● **Instructions for the task**
Count how many lines in the following data hold the word "right". Your answer is the number and nothing else.
** Supplied material follows **
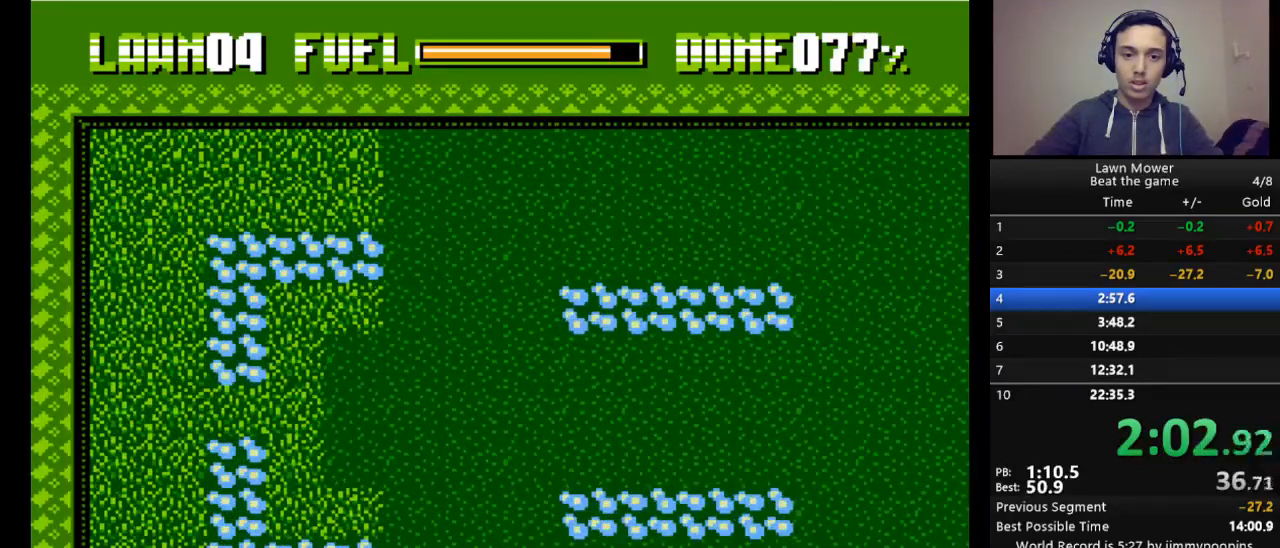
{"keys": ["s"], "events": [[233, "up", "down"], [333, "up", "up"]]}
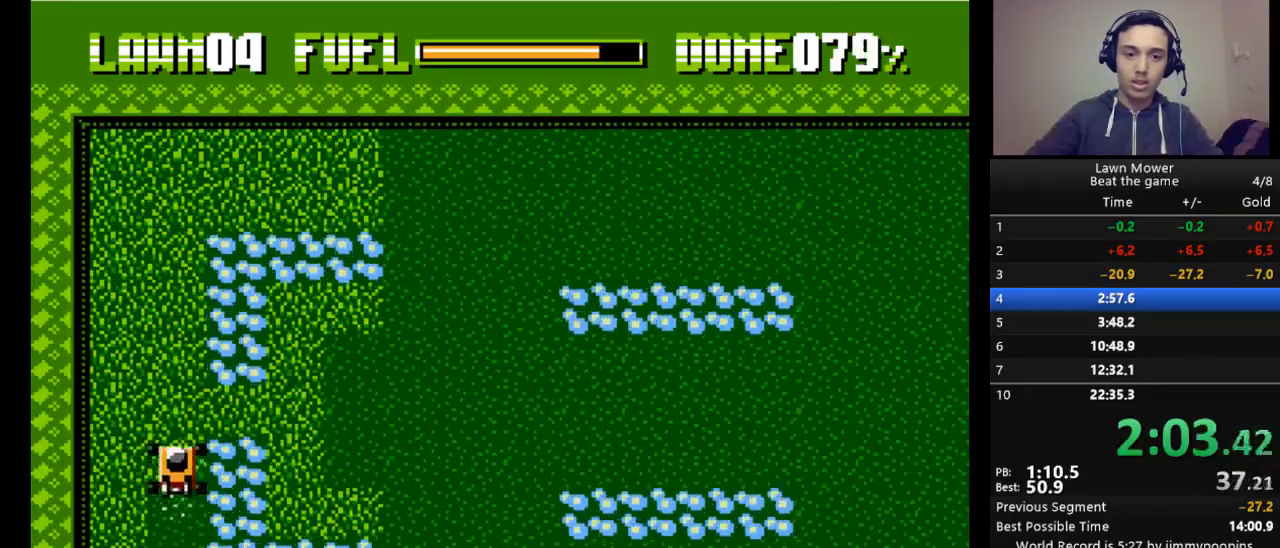
{"keys": ["s"], "events": []}
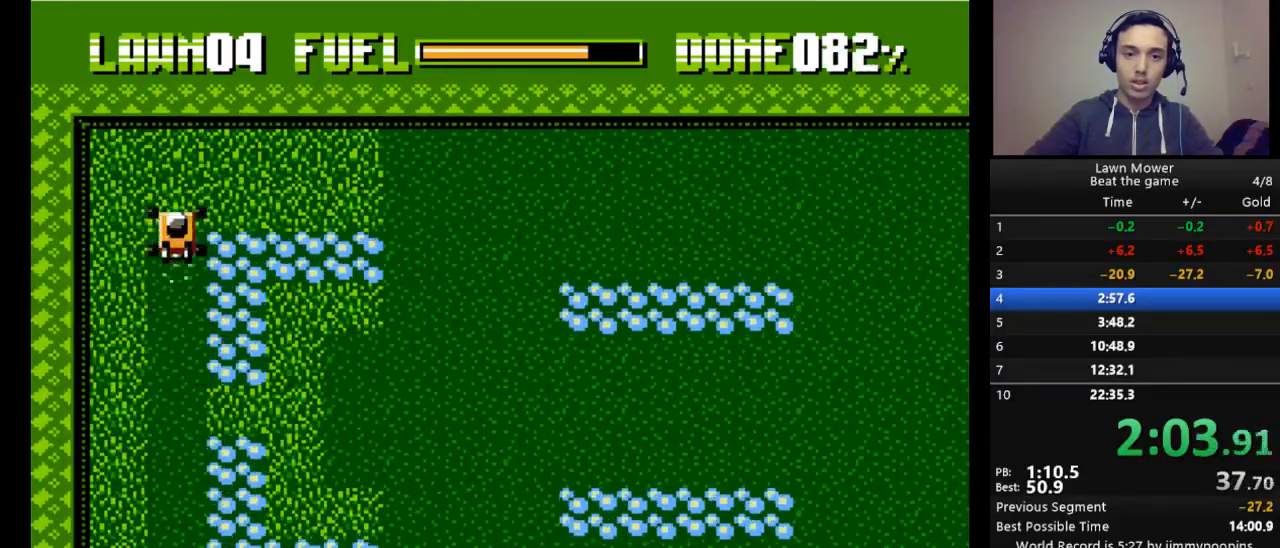
{"keys": ["s"], "events": [[33, "right", "down"], [200, "right", "up"]]}
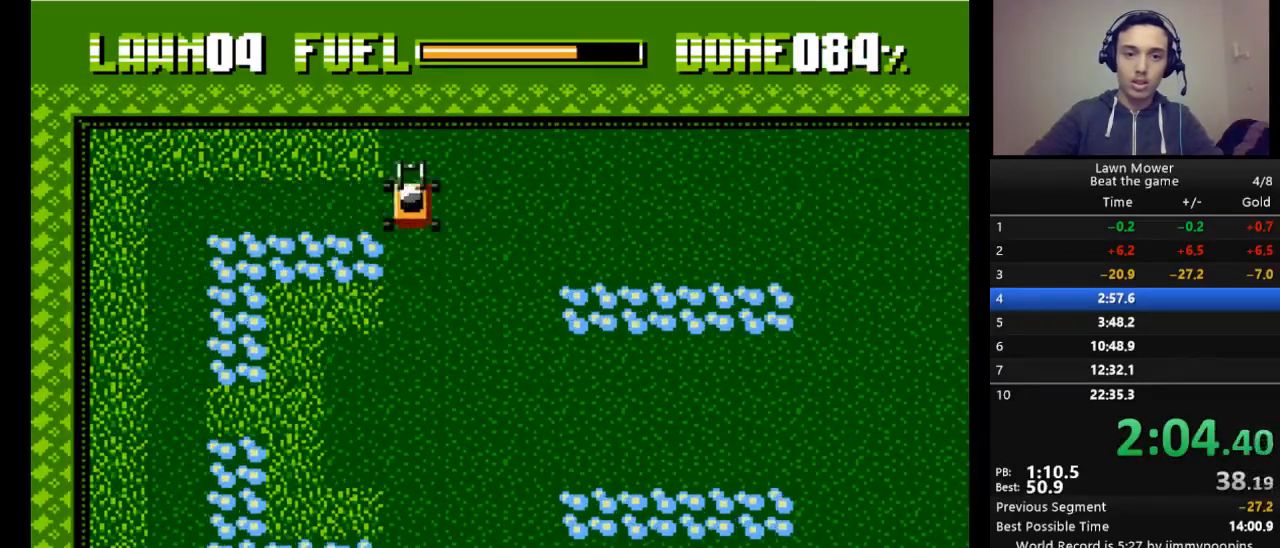
{"keys": [], "events": [[33, "down", "down"], [167, "down", "up"], [367, "left", "down"], [500, "left", "up"], [500, "s", "up"]]}
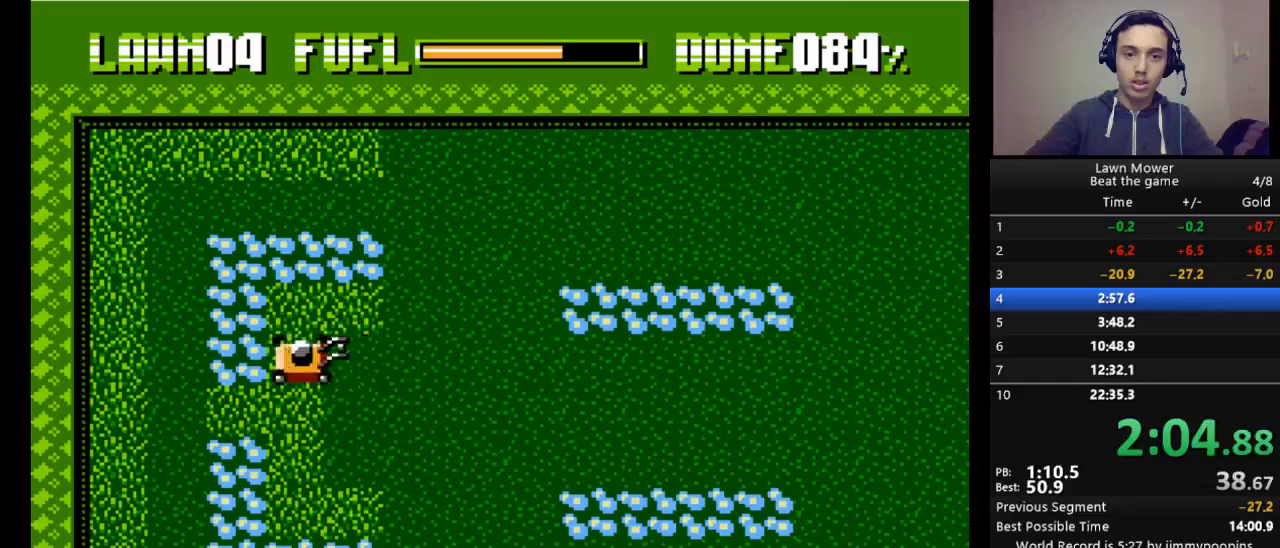
{"keys": ["right", "s"], "events": [[67, "right", "down"], [333, "s", "down"]]}
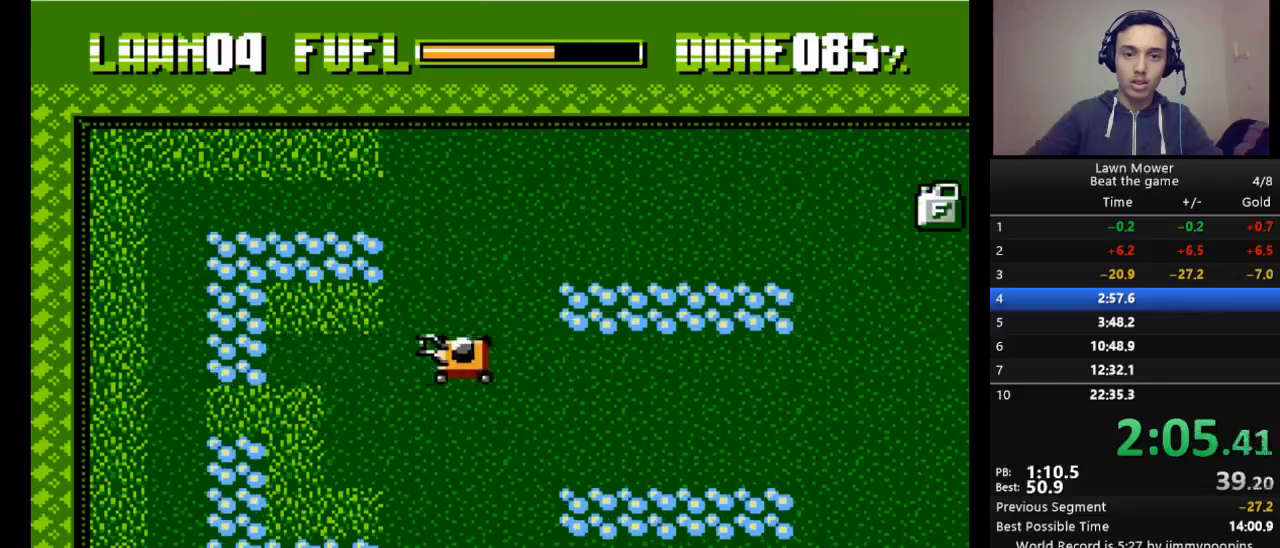
{"keys": ["right", "s"], "events": [[133, "down", "down"], [167, "right", "up"], [267, "down", "up"], [267, "right", "down"]]}
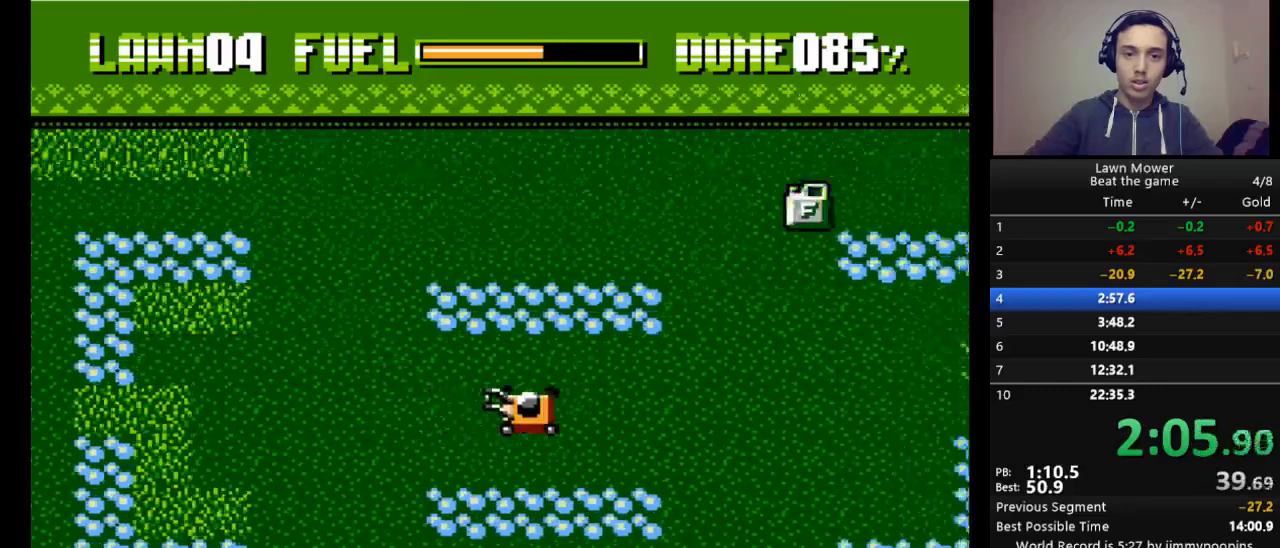
{"keys": ["right", "s", "up"], "events": [[500, "up", "down"]]}
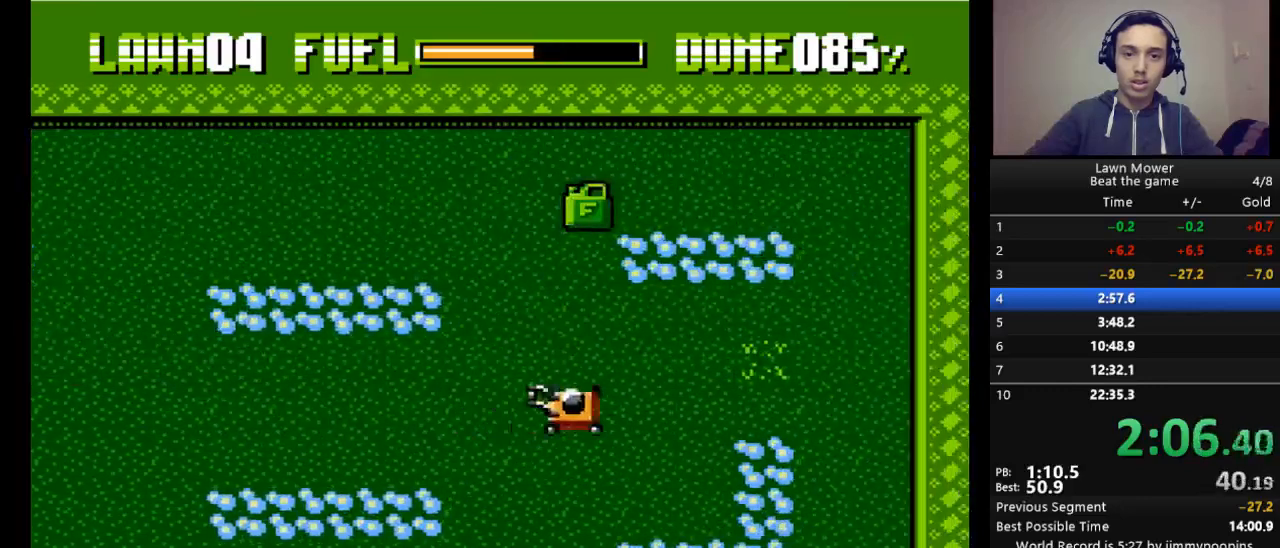
{"keys": ["s", "up"], "events": [[67, "right", "up"]]}
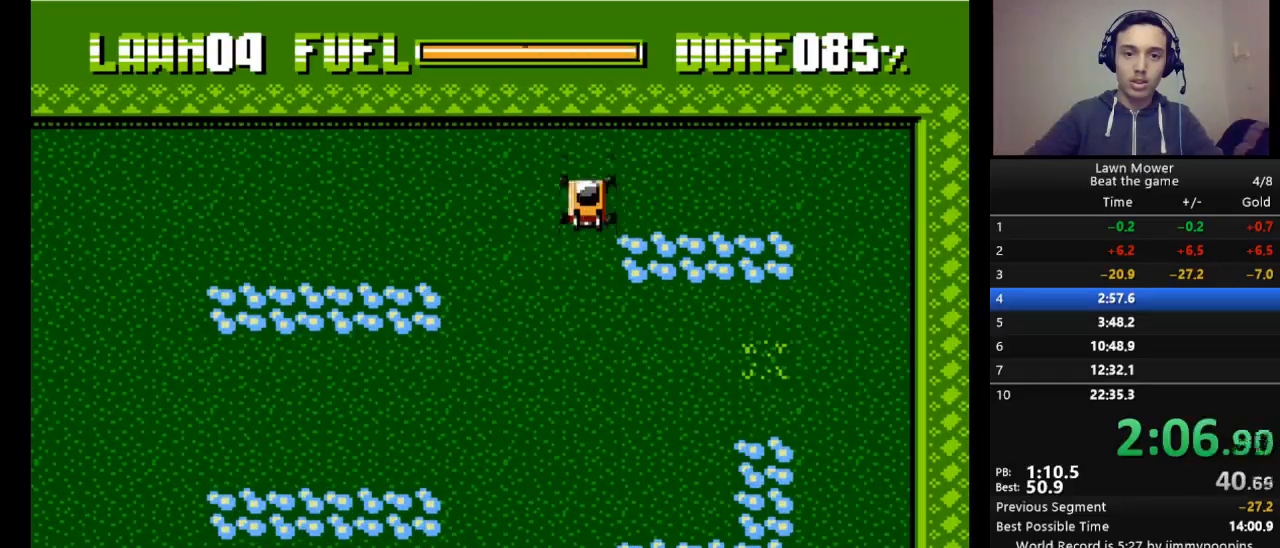
{"keys": ["left", "s"], "events": [[67, "left", "down"], [133, "up", "up"]]}
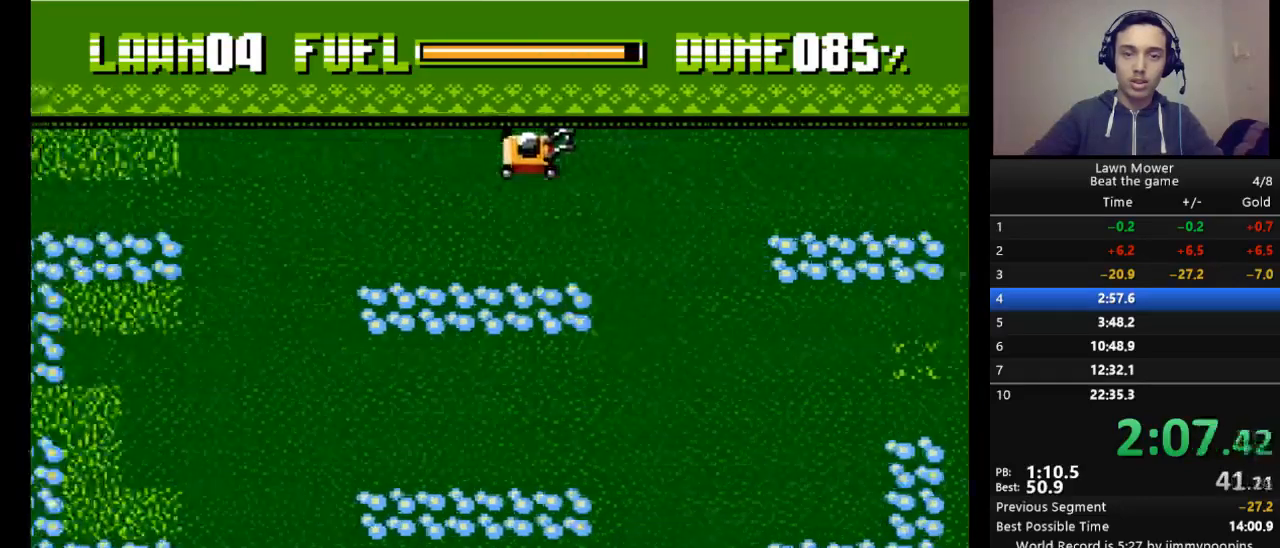
{"keys": ["s"], "events": [[133, "left", "up"]]}
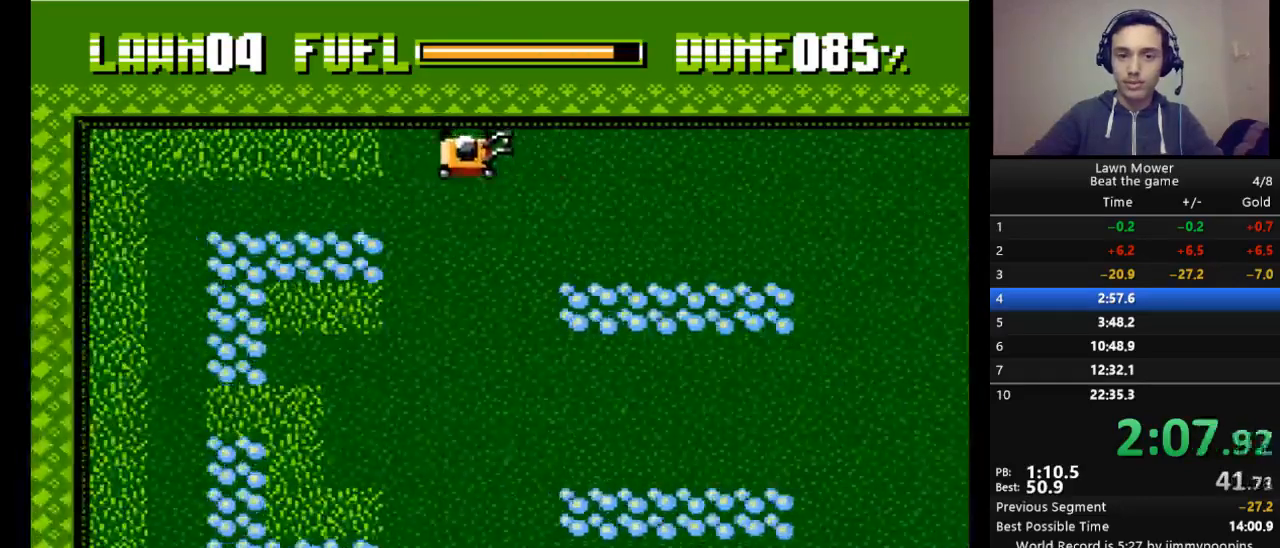
{"keys": ["s"], "events": []}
** End of Supplied material **
● **Response**
5